╭─ GIVEN RECORDS

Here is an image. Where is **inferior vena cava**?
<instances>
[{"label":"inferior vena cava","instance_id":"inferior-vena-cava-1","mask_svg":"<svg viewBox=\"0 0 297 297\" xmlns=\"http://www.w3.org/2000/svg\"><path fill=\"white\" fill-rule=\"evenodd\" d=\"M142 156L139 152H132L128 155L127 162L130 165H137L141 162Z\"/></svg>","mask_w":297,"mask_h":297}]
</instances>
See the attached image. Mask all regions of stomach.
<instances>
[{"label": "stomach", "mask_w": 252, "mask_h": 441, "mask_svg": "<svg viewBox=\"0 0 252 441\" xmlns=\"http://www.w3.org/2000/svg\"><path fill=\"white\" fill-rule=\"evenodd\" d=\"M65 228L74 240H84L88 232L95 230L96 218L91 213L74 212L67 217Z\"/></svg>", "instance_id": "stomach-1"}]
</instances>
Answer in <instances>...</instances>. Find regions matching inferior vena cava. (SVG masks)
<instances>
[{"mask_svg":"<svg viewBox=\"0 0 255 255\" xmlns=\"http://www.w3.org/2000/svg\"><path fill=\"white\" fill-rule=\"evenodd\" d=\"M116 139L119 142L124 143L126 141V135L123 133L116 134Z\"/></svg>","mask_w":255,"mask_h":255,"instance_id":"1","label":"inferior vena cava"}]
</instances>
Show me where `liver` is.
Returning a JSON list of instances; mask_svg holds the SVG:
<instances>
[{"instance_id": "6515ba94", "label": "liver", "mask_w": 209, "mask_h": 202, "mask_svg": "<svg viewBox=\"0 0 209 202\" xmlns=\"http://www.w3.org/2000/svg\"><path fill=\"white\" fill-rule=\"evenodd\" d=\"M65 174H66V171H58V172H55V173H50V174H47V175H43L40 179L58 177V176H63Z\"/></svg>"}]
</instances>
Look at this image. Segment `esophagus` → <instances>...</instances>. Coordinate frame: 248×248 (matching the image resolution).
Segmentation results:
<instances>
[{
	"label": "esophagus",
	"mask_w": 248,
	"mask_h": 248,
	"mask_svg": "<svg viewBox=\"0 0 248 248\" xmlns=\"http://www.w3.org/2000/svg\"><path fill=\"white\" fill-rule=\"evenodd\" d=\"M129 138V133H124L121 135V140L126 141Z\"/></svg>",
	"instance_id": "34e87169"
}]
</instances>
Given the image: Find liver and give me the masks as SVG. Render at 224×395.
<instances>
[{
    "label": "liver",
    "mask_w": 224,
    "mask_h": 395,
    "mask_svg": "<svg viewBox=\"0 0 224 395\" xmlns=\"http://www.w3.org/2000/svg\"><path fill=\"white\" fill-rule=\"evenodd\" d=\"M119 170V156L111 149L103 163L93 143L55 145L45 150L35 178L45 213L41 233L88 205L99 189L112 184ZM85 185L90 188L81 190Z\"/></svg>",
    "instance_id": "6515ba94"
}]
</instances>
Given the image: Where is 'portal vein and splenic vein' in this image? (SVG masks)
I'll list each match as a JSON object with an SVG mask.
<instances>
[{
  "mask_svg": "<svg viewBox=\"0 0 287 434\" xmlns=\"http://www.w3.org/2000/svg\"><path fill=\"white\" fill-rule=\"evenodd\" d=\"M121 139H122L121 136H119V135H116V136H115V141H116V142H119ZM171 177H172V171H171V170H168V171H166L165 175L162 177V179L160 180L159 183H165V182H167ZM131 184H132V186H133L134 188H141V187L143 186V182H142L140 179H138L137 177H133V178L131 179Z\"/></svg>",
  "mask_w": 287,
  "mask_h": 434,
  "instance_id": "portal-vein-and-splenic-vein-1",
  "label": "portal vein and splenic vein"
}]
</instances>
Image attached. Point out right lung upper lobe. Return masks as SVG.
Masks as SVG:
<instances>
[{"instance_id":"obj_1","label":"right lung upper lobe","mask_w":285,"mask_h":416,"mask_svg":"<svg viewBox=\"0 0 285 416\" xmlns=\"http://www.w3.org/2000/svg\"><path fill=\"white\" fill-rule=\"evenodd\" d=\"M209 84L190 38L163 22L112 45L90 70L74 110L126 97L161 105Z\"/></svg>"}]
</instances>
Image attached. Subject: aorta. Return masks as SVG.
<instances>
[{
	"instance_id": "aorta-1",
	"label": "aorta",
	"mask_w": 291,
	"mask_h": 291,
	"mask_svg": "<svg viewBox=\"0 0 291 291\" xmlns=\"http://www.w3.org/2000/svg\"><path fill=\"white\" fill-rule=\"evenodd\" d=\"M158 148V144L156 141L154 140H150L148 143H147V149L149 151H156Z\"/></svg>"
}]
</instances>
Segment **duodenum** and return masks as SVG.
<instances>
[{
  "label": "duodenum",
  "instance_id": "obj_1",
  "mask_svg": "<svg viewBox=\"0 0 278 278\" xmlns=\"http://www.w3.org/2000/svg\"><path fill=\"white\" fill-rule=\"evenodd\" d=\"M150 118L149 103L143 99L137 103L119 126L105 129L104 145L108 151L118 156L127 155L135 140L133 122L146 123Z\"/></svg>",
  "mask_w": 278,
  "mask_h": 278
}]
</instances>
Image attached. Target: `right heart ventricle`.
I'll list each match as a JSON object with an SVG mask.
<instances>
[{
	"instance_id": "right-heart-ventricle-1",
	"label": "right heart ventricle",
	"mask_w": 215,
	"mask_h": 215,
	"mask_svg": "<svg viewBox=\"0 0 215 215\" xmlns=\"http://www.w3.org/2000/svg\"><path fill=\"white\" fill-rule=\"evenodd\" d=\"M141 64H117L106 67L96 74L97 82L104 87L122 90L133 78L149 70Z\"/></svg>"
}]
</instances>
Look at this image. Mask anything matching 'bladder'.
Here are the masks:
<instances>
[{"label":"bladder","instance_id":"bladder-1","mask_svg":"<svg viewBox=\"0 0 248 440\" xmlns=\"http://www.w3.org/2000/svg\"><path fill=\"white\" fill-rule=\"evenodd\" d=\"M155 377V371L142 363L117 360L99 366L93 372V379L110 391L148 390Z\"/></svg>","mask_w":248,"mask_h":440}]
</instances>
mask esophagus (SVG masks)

╰─

--- DIRECTION ---
Rewrite all of the lines above with "Look at this image" changed to "Examine this image" wherever it occurs, keeping everything else the same.

--- TASK SOLUTION ---
Here is an image. Where is **inferior vena cava**?
<instances>
[{"label":"inferior vena cava","instance_id":"inferior-vena-cava-1","mask_svg":"<svg viewBox=\"0 0 297 297\" xmlns=\"http://www.w3.org/2000/svg\"><path fill=\"white\" fill-rule=\"evenodd\" d=\"M142 156L139 152H132L128 155L127 162L130 165H137L141 162Z\"/></svg>","mask_w":297,"mask_h":297}]
</instances>
See the attached image. Mask all regions of stomach.
<instances>
[{"label": "stomach", "mask_w": 252, "mask_h": 441, "mask_svg": "<svg viewBox=\"0 0 252 441\" xmlns=\"http://www.w3.org/2000/svg\"><path fill=\"white\" fill-rule=\"evenodd\" d=\"M65 228L74 240H84L88 232L95 230L96 218L91 213L74 212L67 217Z\"/></svg>", "instance_id": "stomach-1"}]
</instances>
Answer in <instances>...</instances>. Find regions matching inferior vena cava. (SVG masks)
<instances>
[{"mask_svg":"<svg viewBox=\"0 0 255 255\" xmlns=\"http://www.w3.org/2000/svg\"><path fill=\"white\" fill-rule=\"evenodd\" d=\"M116 139L119 142L124 143L126 141V135L123 133L116 134Z\"/></svg>","mask_w":255,"mask_h":255,"instance_id":"1","label":"inferior vena cava"}]
</instances>
Show me where `liver` is.
Returning a JSON list of instances; mask_svg holds the SVG:
<instances>
[{"instance_id": "6515ba94", "label": "liver", "mask_w": 209, "mask_h": 202, "mask_svg": "<svg viewBox=\"0 0 209 202\" xmlns=\"http://www.w3.org/2000/svg\"><path fill=\"white\" fill-rule=\"evenodd\" d=\"M65 174H66V171H58V172H55V173H50V174H47V175H43L40 179L58 177V176H63Z\"/></svg>"}]
</instances>
Examine this image. Segment `esophagus` → <instances>...</instances>. Coordinate frame: 248×248 (matching the image resolution).
Segmentation results:
<instances>
[{
	"label": "esophagus",
	"mask_w": 248,
	"mask_h": 248,
	"mask_svg": "<svg viewBox=\"0 0 248 248\" xmlns=\"http://www.w3.org/2000/svg\"><path fill=\"white\" fill-rule=\"evenodd\" d=\"M129 138V133H124L121 135V140L126 141Z\"/></svg>",
	"instance_id": "34e87169"
}]
</instances>
Given the image: Find liver and give me the masks as SVG. Render at 224×395.
<instances>
[{
    "label": "liver",
    "mask_w": 224,
    "mask_h": 395,
    "mask_svg": "<svg viewBox=\"0 0 224 395\" xmlns=\"http://www.w3.org/2000/svg\"><path fill=\"white\" fill-rule=\"evenodd\" d=\"M119 170V156L111 149L103 163L93 143L55 145L45 150L35 178L45 213L41 233L88 205L99 189L112 184ZM85 185L90 188L81 190Z\"/></svg>",
    "instance_id": "6515ba94"
}]
</instances>
Given the image: Where is 'portal vein and splenic vein' in this image? (SVG masks)
I'll list each match as a JSON object with an SVG mask.
<instances>
[{
  "mask_svg": "<svg viewBox=\"0 0 287 434\" xmlns=\"http://www.w3.org/2000/svg\"><path fill=\"white\" fill-rule=\"evenodd\" d=\"M121 139H122L121 136H119V135H116V136H115V141H116V142H119ZM171 177H172V171H171V170H168V171H166L165 175L162 177V179L160 180L159 183H165V182H167ZM131 184H132V186H133L134 188H141V187L143 186V182H142L140 179H138L137 177H133V178L131 179Z\"/></svg>",
  "mask_w": 287,
  "mask_h": 434,
  "instance_id": "portal-vein-and-splenic-vein-1",
  "label": "portal vein and splenic vein"
}]
</instances>
Image attached. Point out right lung upper lobe. Return masks as SVG.
Masks as SVG:
<instances>
[{"instance_id":"obj_1","label":"right lung upper lobe","mask_w":285,"mask_h":416,"mask_svg":"<svg viewBox=\"0 0 285 416\" xmlns=\"http://www.w3.org/2000/svg\"><path fill=\"white\" fill-rule=\"evenodd\" d=\"M209 84L190 38L163 22L112 45L90 70L74 110L126 97L161 105Z\"/></svg>"}]
</instances>
Image attached. Subject: aorta. Return masks as SVG.
<instances>
[{
	"instance_id": "aorta-1",
	"label": "aorta",
	"mask_w": 291,
	"mask_h": 291,
	"mask_svg": "<svg viewBox=\"0 0 291 291\" xmlns=\"http://www.w3.org/2000/svg\"><path fill=\"white\" fill-rule=\"evenodd\" d=\"M158 148V144L156 141L154 140H150L148 143H147V149L149 151H156Z\"/></svg>"
}]
</instances>
Segment **duodenum** and return masks as SVG.
<instances>
[{
  "label": "duodenum",
  "instance_id": "obj_1",
  "mask_svg": "<svg viewBox=\"0 0 278 278\" xmlns=\"http://www.w3.org/2000/svg\"><path fill=\"white\" fill-rule=\"evenodd\" d=\"M150 118L149 103L143 99L137 103L119 126L105 129L104 145L108 151L118 156L127 155L135 140L133 122L146 123Z\"/></svg>",
  "mask_w": 278,
  "mask_h": 278
}]
</instances>
Image attached. Target: `right heart ventricle`.
I'll list each match as a JSON object with an SVG mask.
<instances>
[{
	"instance_id": "right-heart-ventricle-1",
	"label": "right heart ventricle",
	"mask_w": 215,
	"mask_h": 215,
	"mask_svg": "<svg viewBox=\"0 0 215 215\" xmlns=\"http://www.w3.org/2000/svg\"><path fill=\"white\" fill-rule=\"evenodd\" d=\"M141 64H117L106 67L96 74L97 82L104 87L122 90L133 78L149 70Z\"/></svg>"
}]
</instances>
Examine this image. Mask anything matching 'bladder'.
Here are the masks:
<instances>
[{"label":"bladder","instance_id":"bladder-1","mask_svg":"<svg viewBox=\"0 0 248 440\" xmlns=\"http://www.w3.org/2000/svg\"><path fill=\"white\" fill-rule=\"evenodd\" d=\"M155 377V371L142 363L117 360L99 366L93 372V379L110 391L148 390Z\"/></svg>","mask_w":248,"mask_h":440}]
</instances>
mask esophagus (SVG masks)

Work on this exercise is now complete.